More than half the global population remains unconnected to the internet, according to a United Nations report released Tuesday.
This year, 84 percent of the world's population had access to mobile broadband networks, but only 47 percent were actually connected, mostly because high costs were a barrier to either service or owning a mobile device, according to the report by the U.N.'s International Telecommunications Union (ITU).
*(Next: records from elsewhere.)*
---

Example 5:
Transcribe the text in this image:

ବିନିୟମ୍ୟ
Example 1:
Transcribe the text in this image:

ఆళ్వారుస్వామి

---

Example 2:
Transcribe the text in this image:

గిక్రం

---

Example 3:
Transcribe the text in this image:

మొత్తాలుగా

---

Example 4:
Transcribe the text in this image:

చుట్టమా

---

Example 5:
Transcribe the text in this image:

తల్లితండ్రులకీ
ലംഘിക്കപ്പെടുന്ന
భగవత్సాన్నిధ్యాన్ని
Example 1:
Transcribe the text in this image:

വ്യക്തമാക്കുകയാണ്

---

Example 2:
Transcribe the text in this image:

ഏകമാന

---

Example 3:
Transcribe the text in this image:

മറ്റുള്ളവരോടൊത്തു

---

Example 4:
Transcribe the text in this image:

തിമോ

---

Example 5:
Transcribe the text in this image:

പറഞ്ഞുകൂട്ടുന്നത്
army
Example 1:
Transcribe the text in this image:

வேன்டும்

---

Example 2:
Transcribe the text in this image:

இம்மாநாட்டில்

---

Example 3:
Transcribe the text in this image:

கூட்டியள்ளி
The report analyzes information and communication technology, or ICT, development.
The report noted, however, that the cost of mobile cellular plans has decreased steeply since 2015, noting a 20 percent fall in prices across countries it deemed "least developed." Broadband prices are also down, although they remained significantly high and "clearly unaffordable" in a number of the least developed countries.
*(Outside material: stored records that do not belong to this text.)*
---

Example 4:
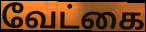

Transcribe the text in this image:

வேட்கை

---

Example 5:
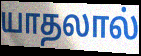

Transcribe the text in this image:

யாதலால்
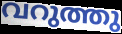
വറുത്തു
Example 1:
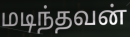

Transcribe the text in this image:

மடிந்தவன்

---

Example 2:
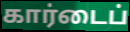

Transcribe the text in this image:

கார்டைப்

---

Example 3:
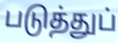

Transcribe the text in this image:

படுத்துப்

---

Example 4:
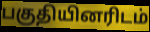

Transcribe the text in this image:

பகுதியினரிடம்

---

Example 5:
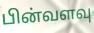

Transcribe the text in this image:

பின்வளவு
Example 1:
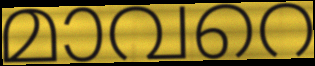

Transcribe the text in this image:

മാവറെ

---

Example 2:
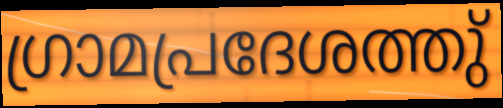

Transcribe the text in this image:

ഗ്രാമപ്രദേശത്തു്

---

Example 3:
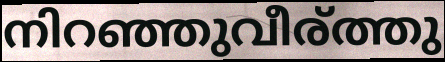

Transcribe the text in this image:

നിറഞ്ഞുവീര്ത്തു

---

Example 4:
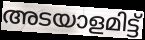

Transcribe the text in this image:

അടയാളമിട്ട്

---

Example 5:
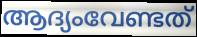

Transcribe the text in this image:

ആദ്യംവേണ്ടത്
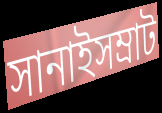
সানাইসম্রাট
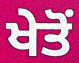
ਖੇਤੋਂ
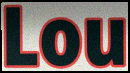
Lou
Progress was also noted for general connectivity, with nearly all of 175 countries covered by the index having improved their values on the ICT Development Index.
The U.N. stressed the importance of internet and mobile access across the world, but also how ICT can be an indicator of education levels and socioeconomic status.
"To bring more people online, it is important to focus on reducing overall socioeconomic inequalities," said ITU Secretary-General Houlin Zhao. "Education and income levels are strong determinants of whether or not people use the internet. ICTs will be essential in meeting each and every one of the 17 Sustainable Development Goals," he added, referring to a number of goals set by the U.N. to tackle poverty and inequality by 2030.